##### Material supplied
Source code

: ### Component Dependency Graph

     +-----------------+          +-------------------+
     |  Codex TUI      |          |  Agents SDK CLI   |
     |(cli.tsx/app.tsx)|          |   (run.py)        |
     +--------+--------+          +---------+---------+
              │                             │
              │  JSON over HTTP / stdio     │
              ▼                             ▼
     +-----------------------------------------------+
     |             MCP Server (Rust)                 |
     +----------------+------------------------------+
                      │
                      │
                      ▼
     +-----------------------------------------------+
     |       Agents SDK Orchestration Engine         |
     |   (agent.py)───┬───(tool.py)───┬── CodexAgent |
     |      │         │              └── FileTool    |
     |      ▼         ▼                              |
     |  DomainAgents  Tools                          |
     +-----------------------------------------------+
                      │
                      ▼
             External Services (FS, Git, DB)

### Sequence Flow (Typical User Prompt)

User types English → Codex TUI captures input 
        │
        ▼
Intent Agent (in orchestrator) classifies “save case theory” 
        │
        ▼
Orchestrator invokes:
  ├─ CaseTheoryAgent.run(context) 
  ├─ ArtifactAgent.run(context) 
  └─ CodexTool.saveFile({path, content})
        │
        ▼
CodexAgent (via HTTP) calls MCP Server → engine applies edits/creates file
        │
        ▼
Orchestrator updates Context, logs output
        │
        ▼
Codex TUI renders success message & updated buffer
##########
What is expected: Reproduce every record above, line by line, keeping each character and space unchanged.

Written solution:
Source code

: ### Component Dependency Graph

     +-----------------+          +-------------------+
     |  Codex TUI      |          |  Agents SDK CLI   |
     |(cli.tsx/app.tsx)|          |   (run.py)        |
     +--------+--------+          +---------+---------+
              │                             │
              │  JSON over HTTP / stdio     │
              ▼                             ▼
     +-----------------------------------------------+
     |             MCP Server (Rust)                 |
     +----------------+------------------------------+
                      │
                      │
                      ▼
     +-----------------------------------------------+
     |       Agents SDK Orchestration Engine         |
     |   (agent.py)───┬───(tool.py)───┬── CodexAgent |
     |      │         │              └── FileTool    |
     |      ▼         ▼                              |
     |  DomainAgents  Tools                          |
     +-----------------------------------------------+
                      │
                      ▼
             External Services (FS, Git, DB)

### Sequence Flow (Typical User Prompt)

User types English → Codex TUI captures input 
        │
        ▼
Intent Agent (in orchestrator) classifies “save case theory” 
        │
        ▼
Orchestrator invokes:
  ├─ CaseTheoryAgent.run(context) 
  ├─ ArtifactAgent.run(context) 
  └─ CodexTool.saveFile({path, content})
        │
        ▼
CodexAgent (via HTTP) calls MCP Server → engine applies edits/creates file
        │
        ▼
Orchestrator updates Context, logs output
        │
        ▼
Codex TUI renders success message & updated buffer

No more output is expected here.